* **DOCUMENT SEGMENT**:

----

[llvm] [PATCH 2/2] AMDGPU: Add image attribute reader intrinsic.

Tom Stellard tom at stellard.net
Fri Jul 10 14:08:05 PDT 2015


On Fri, Jul 10, 2015 at 07:45:47AM +0200, Zoltan Gilian wrote:
> Added the llvm.r600.read.image.attribute intrinsic to read OpenCL image
> attributes. The inrinsic is lowered to an implicit parameter load.
> ---
>  include/llvm/IR/IntrinsicsAMDGPU.td      |   5 +
>  lib/Target/AMDGPU/AMDGPUISelLowering.cpp |   2 +
>  lib/Target/AMDGPU/AMDGPUISelLowering.h   |   3 +-
>  lib/Target/AMDGPU/R600ISelLowering.cpp   |  13 +++
>  test/CodeGen/AMDGPU/image-attributes.ll  | 168 +++++++++++++++++++++++++++++++
>  5 files changed, 190 insertions(+), 1 deletion(-)
>  create mode 100644 test/CodeGen/AMDGPU/image-attributes.ll
> 
> diff --git a/include/llvm/IR/IntrinsicsAMDGPU.td b/include/llvm/IR/IntrinsicsAMDGPU.td
> index 510e5ad..05adcfa 100644
> --- a/include/llvm/IR/IntrinsicsAMDGPU.td
> +++ b/include/llvm/IR/IntrinsicsAMDGPU.td
> @@ -33,6 +33,11 @@ defm int_r600_read_tgid : R600ReadPreloadRegisterIntrinsic_xyz <
>                                         "__builtin_r600_read_tgid">;
>  defm int_r600_read_tidig : R600ReadPreloadRegisterIntrinsic_xyz <
>                                         "__builtin_r600_read_tidig">;
> +
> +def int_r600_read_image_attribute
> +  : Intrinsic<[llvm_i32_ty], [llvm_i32_ty, llvm_i32_ty], [IntrNoMem]>,
> +    GCCBuiltin<"__builtin_r600_read_image_attribute">;
> +

This should use the amdgpu target prefix.

>  } // End TargetPrefix = "r600"

----

(Stored entries)
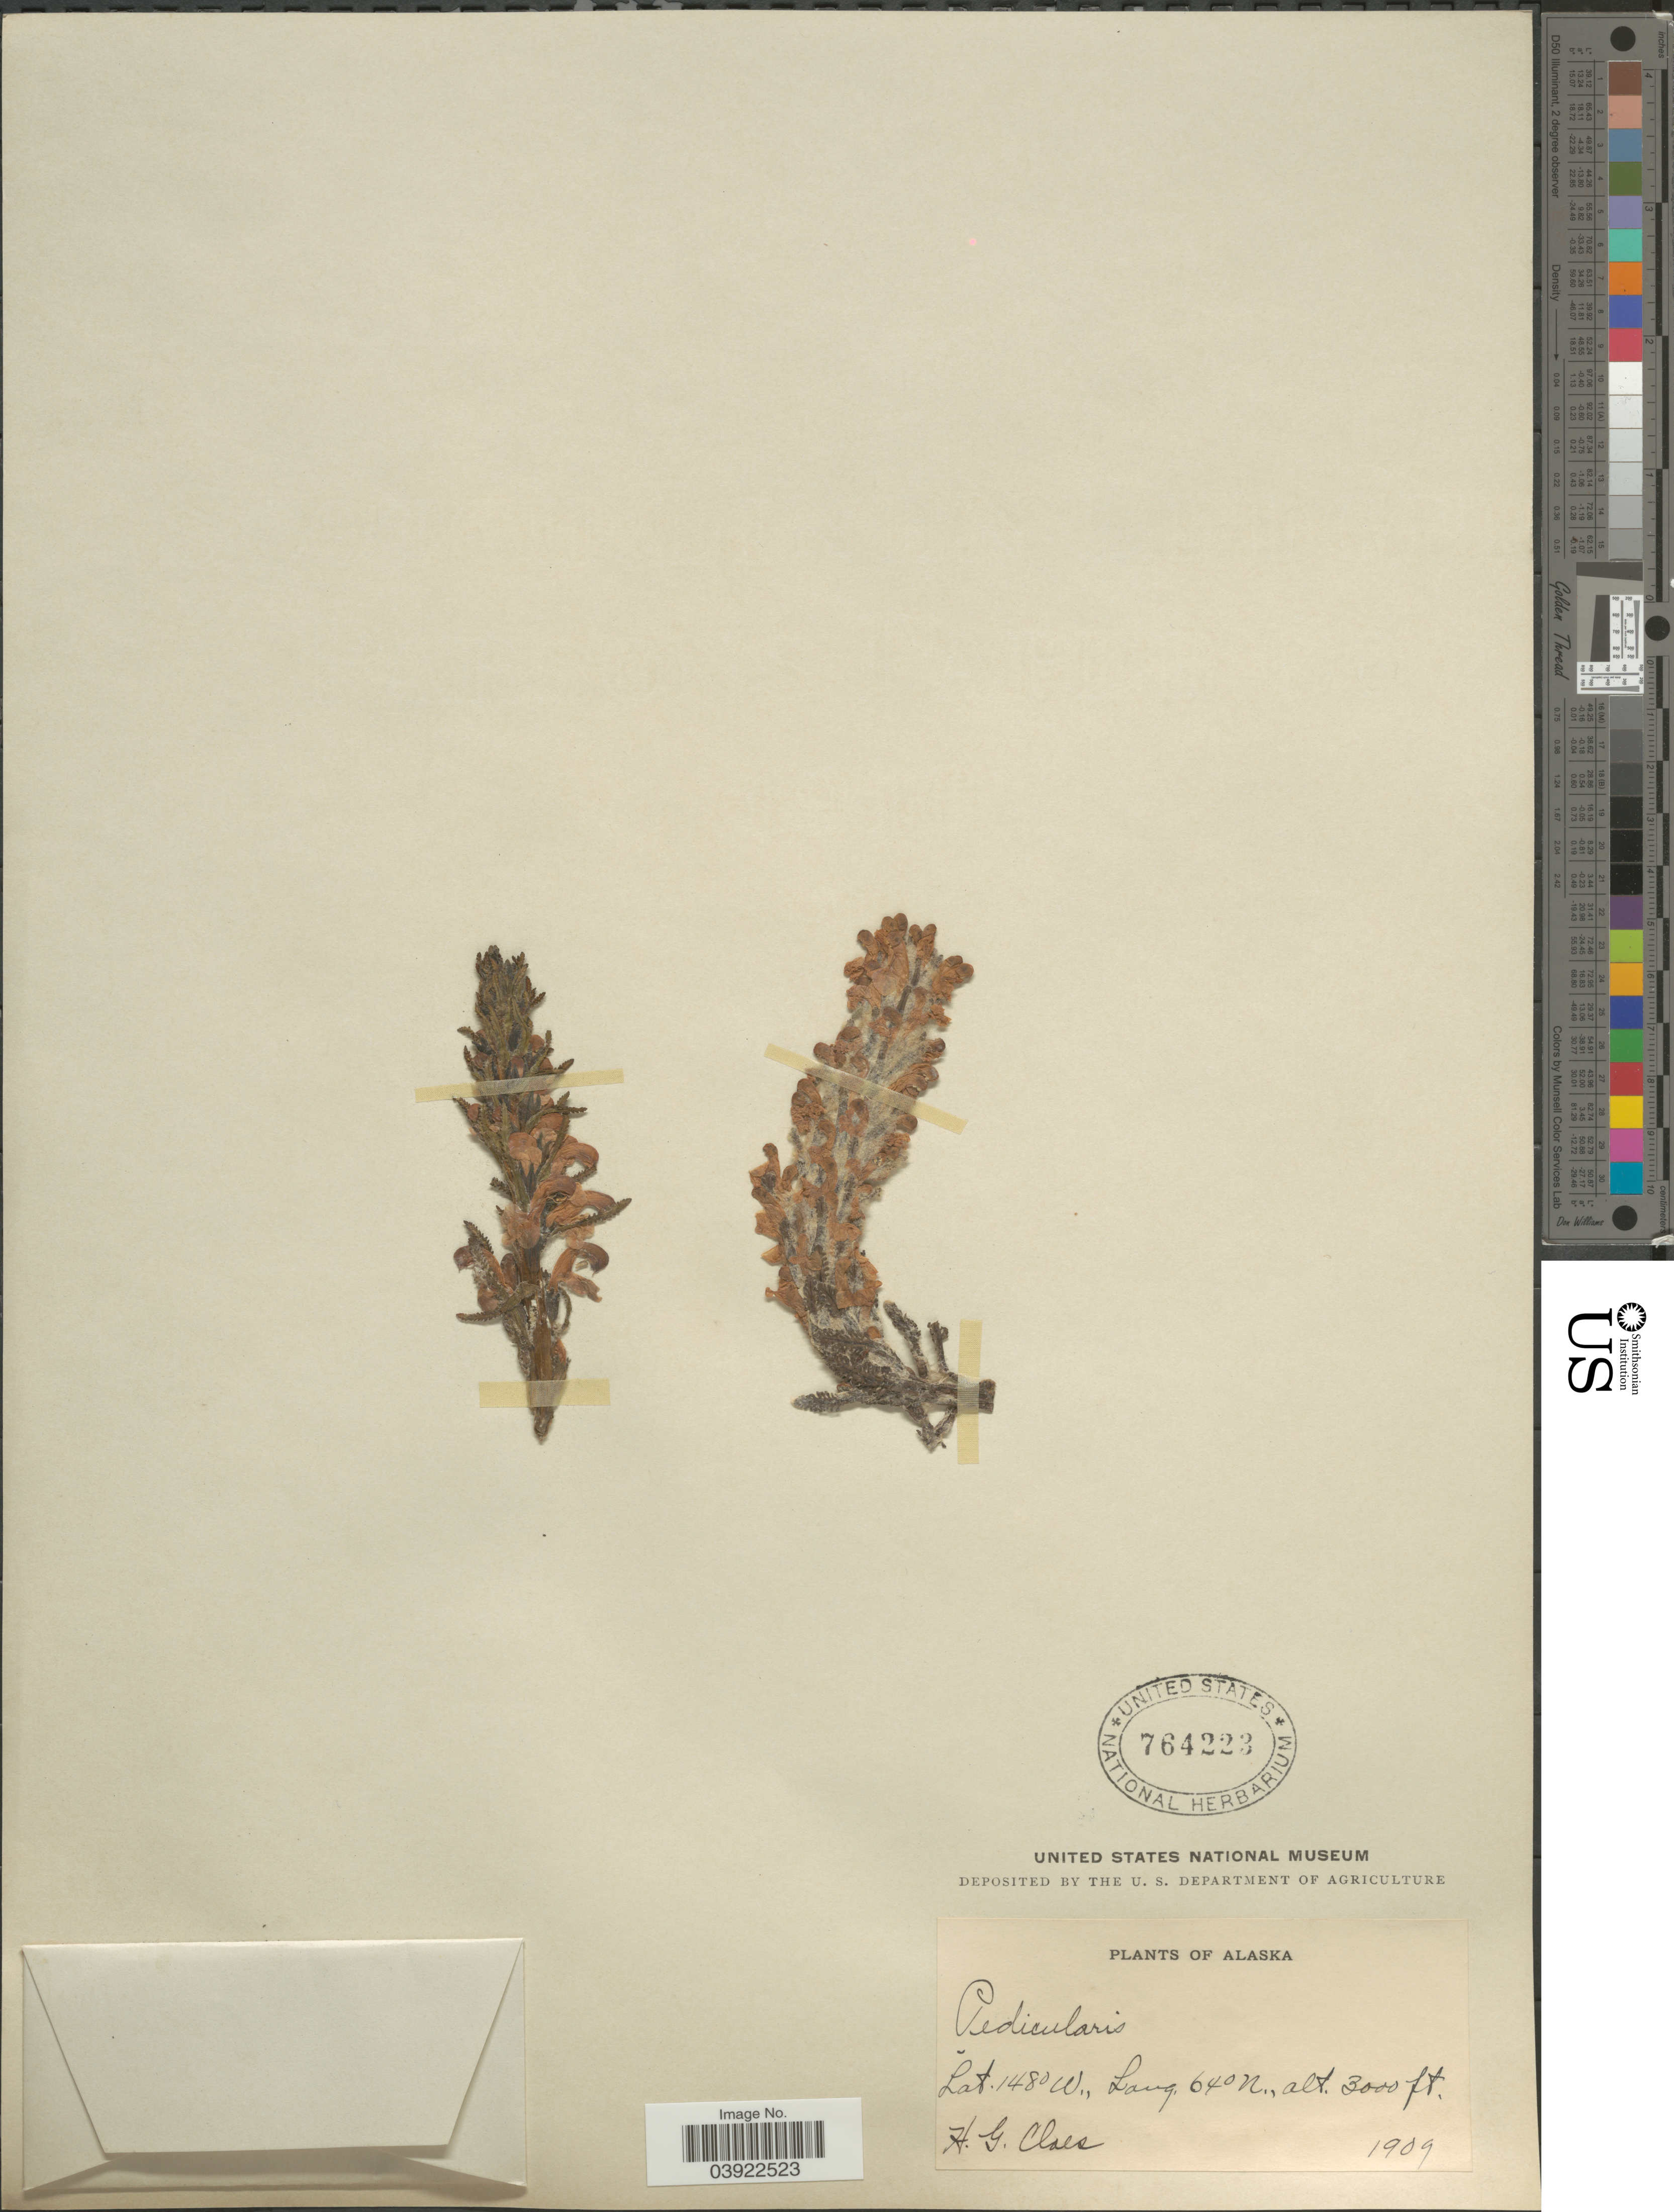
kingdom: Plantae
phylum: Tracheophyta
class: Magnoliopsida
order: Lamiales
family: Orobanchaceae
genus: Pedicularis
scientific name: Pedicularis lanata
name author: Willd. ex Cham. & Schltdl.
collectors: H. Cloes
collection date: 1909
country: United States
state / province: Alaska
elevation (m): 914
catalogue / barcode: US 764223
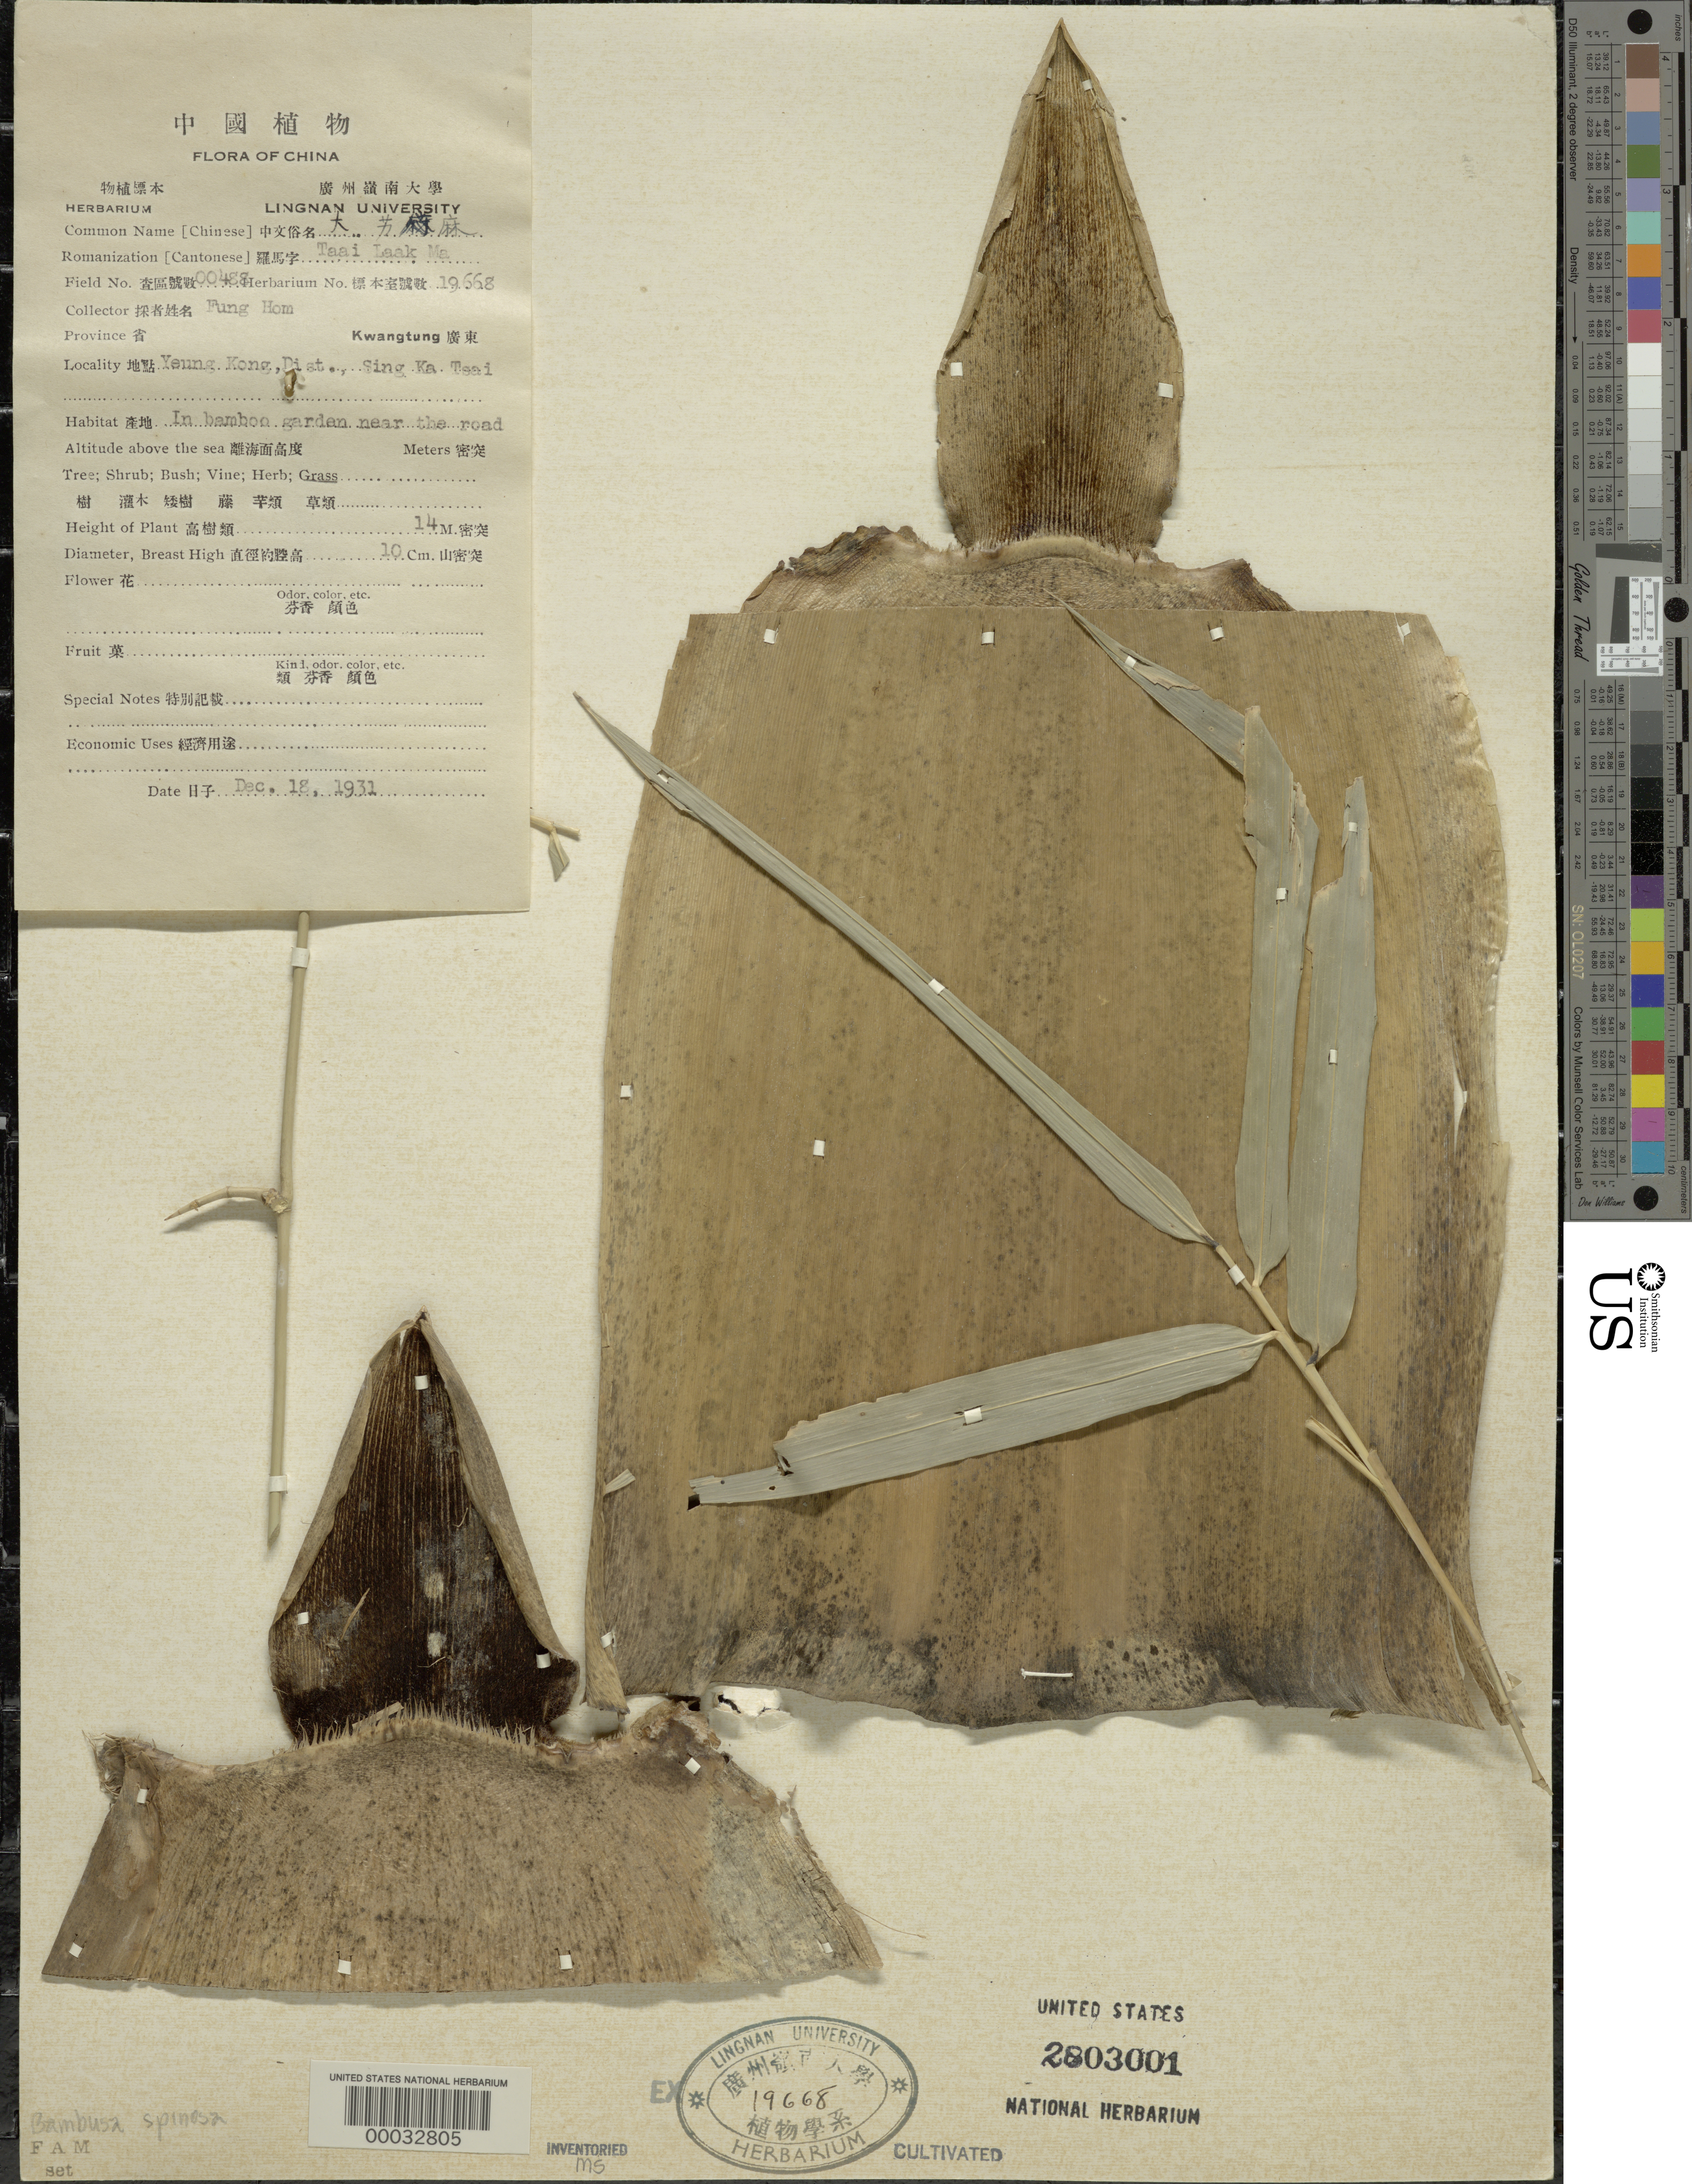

----

* **EXERCISE TASKS**:
• 1. Duplicate the passage of the AMDGPU patch review from "Tom Stellard tom" up to and including "insertions(+), 1 deletion(-)".
• 2. Set down the lines of the botanical specimen rows from the line with "collection date: 1909" up to and including the last line of the rows, and leave the pictures out of your answer.

* **SOLVED TASKS**:
• 1.
Tom Stellard tom at stellard.net
Fri Jul 10 14:08:05 PDT 2015


On Fri, Jul 10, 2015 at 07:45:47AM +0200, Zoltan Gilian wrote:
> Added the llvm.r600.read.image.attribute intrinsic to read OpenCL image
> attributes. The inrinsic is lowered to an implicit parameter load.
> ---
>  include/llvm/IR/IntrinsicsAMDGPU.td      |   5 +
>  lib/Target/AMDGPU/AMDGPUISelLowering.cpp |   2 +
>  lib/Target/AMDGPU/AMDGPUISelLowering.h   |   3 +-
>  lib/Target/AMDGPU/R600ISelLowering.cpp   |  13 +++
>  test/CodeGen/AMDGPU/image-attributes.ll  | 168 +++++++++++++++++++++++++++++++
>  5 files changed, 190 insertions(+), 1 deletion(-)

• 2.
collection date: 1909
country: United States
state / province: Alaska
elevation (m): 914
catalogue / barcode: US 764223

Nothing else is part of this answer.